PARTICULARLY PENAL LAWMAKING THE SOVIET STATE IN 1917–1920
Abstract
The article examines the main directions and peculiarities of implementation of the law-making functions of the Soviet state in the sphere of execution of penalties of deprivation of liberty in 1917–1920. They discussed topical aspects of the formation of the Soviet corrective labour system is characterized by the sources of Soviet correctional labor law.
PURPOSE TRAINING: ADMISSION, TRAINING ORGANIZATION AND EMPLOYMENT
Abstract
The society for its survival and forward movement always tries to find ways of interaction in different spheres of life, coordinating the interests of individual social groups. Moreover, the search for ways of such interaction, mechanisms for the coordination of the relevant interests can not be arbitrarily chosen. They are determined by economic, social, political systems, the change of which entails and the transformation of mechanisms (including legal ones) to achieve a public consensus that ensures the sustainability of the development of society. All that has been said also applies to the sphere of vocational education, which, ideally, should satisfy and realize the interests of several subjects: citizens seeking to realize their abilities through education and obtain knowledge and skills that are in demand; Employers wishing to be able to choose competent staff; educational institutions implementing educational programs on certain standards; the state (and in a broader sense of society), which is not only the guarantor and intermediary of obtaining the desired, but also the computational and determining path for its development, the first three subjects, including from the point of view of training professional personnel.

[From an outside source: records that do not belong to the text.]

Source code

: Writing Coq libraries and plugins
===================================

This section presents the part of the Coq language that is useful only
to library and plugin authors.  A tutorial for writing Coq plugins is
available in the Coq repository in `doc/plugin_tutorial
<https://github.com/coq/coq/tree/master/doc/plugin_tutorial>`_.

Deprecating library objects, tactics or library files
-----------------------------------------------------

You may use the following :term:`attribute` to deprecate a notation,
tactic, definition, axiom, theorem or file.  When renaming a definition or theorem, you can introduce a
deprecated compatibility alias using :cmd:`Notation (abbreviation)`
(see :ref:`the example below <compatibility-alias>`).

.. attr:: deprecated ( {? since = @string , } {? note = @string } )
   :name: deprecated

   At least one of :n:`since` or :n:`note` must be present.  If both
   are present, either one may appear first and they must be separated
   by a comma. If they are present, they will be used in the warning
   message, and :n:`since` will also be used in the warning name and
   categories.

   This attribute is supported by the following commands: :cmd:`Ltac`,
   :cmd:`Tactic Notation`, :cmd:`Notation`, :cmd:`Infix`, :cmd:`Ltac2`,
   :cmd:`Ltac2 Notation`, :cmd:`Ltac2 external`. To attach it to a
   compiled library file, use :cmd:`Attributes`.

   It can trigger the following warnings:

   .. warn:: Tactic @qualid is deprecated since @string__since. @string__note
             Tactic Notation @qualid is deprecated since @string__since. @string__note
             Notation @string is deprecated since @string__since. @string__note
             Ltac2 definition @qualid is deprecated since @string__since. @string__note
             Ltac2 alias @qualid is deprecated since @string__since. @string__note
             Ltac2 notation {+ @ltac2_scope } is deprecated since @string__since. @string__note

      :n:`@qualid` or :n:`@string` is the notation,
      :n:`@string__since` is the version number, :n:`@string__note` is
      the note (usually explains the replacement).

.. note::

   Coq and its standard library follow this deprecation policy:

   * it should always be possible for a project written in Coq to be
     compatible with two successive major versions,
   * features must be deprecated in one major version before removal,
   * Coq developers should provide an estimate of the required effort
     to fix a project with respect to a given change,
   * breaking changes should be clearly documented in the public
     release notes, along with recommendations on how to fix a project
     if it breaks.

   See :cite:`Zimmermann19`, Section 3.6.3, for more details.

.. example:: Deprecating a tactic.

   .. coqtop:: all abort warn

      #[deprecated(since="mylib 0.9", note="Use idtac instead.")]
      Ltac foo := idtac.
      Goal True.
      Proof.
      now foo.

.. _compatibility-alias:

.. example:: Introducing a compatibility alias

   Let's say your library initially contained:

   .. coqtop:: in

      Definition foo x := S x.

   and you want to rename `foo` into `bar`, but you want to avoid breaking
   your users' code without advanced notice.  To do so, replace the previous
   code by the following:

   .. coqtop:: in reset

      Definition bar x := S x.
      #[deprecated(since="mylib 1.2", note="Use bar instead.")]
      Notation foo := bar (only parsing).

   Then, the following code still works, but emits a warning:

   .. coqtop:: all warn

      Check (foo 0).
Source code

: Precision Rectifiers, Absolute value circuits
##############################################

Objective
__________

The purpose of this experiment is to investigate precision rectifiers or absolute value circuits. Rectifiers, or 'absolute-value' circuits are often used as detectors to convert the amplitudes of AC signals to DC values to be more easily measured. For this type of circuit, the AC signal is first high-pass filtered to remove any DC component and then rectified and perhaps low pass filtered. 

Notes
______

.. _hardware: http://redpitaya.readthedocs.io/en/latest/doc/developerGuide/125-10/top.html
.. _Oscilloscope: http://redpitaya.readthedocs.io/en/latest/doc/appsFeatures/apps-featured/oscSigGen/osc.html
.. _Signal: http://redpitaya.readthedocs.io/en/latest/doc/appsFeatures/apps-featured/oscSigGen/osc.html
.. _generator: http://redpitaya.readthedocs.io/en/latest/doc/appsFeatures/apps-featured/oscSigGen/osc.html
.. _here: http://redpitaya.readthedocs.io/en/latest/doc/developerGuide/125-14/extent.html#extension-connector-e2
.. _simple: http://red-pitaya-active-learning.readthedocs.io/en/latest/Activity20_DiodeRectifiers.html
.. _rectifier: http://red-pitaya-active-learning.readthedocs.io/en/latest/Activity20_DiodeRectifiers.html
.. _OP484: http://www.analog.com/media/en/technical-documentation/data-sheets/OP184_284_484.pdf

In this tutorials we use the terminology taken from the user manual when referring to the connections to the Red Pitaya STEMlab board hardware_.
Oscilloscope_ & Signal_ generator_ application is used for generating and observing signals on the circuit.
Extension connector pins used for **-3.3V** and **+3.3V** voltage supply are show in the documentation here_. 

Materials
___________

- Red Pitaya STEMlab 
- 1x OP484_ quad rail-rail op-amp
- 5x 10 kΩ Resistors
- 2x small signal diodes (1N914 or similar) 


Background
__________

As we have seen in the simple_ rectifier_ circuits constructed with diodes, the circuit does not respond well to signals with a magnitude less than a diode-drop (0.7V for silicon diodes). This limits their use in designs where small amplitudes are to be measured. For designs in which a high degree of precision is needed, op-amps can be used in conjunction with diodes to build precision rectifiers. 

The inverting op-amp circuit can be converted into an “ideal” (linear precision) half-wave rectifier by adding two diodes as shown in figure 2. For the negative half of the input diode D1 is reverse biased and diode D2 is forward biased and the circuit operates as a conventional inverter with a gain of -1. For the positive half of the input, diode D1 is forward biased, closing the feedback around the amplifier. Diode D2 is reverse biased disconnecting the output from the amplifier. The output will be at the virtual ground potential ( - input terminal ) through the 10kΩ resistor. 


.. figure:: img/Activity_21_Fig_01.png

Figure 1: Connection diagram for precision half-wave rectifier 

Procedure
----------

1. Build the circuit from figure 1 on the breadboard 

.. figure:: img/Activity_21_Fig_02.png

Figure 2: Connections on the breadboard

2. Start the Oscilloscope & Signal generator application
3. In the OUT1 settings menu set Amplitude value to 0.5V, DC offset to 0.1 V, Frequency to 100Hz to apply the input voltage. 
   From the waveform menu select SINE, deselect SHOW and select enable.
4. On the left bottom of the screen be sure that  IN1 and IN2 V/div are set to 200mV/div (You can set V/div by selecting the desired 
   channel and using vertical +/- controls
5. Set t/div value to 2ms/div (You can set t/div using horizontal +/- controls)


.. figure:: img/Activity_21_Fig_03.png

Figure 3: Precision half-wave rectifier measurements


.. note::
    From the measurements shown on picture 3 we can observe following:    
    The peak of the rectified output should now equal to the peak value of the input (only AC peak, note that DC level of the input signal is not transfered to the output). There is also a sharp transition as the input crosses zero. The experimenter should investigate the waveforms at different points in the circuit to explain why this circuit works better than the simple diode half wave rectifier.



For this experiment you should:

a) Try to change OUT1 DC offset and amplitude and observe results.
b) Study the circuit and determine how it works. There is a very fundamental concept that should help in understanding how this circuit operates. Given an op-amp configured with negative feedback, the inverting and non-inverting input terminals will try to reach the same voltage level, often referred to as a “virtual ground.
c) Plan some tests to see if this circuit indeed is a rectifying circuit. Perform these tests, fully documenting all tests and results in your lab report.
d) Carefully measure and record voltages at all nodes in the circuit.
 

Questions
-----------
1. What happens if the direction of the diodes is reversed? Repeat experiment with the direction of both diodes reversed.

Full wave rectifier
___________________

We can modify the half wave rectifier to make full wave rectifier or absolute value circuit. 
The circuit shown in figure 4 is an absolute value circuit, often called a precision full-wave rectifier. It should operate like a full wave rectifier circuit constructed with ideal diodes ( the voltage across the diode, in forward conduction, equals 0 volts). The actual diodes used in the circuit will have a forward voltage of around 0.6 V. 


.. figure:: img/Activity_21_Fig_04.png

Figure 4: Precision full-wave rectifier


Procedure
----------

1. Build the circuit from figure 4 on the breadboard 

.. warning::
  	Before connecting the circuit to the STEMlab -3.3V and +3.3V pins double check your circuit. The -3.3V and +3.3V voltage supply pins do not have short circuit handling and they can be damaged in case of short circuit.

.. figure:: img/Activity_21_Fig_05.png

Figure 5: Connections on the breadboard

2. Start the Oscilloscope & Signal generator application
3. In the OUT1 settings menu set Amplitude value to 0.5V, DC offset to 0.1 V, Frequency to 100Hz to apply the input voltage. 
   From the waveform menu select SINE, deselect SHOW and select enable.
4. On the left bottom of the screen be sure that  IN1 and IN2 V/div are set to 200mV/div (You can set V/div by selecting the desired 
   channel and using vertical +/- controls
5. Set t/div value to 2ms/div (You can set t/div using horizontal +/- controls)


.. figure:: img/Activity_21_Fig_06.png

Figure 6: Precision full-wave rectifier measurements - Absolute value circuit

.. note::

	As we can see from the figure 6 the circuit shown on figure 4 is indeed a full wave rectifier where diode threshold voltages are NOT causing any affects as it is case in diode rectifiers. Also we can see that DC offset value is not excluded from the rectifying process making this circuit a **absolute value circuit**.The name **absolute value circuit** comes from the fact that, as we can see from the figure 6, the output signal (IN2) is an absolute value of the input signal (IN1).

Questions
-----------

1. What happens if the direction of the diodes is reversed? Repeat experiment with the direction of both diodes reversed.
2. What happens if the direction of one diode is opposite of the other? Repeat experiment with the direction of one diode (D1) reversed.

ABOUT ON THE STUDY OF THE PERSONALITY OF THE CRIMINAL
Abstract
The study of the criminal's personality is carried out by different sciences: criminalistics, criminology, legal psychology, sociology. The systems approach to the study of the person who committed the crime is important for a person who applies the law. This approach allows to disclose and investigate a crime and to take a lawful, justified and fair decision.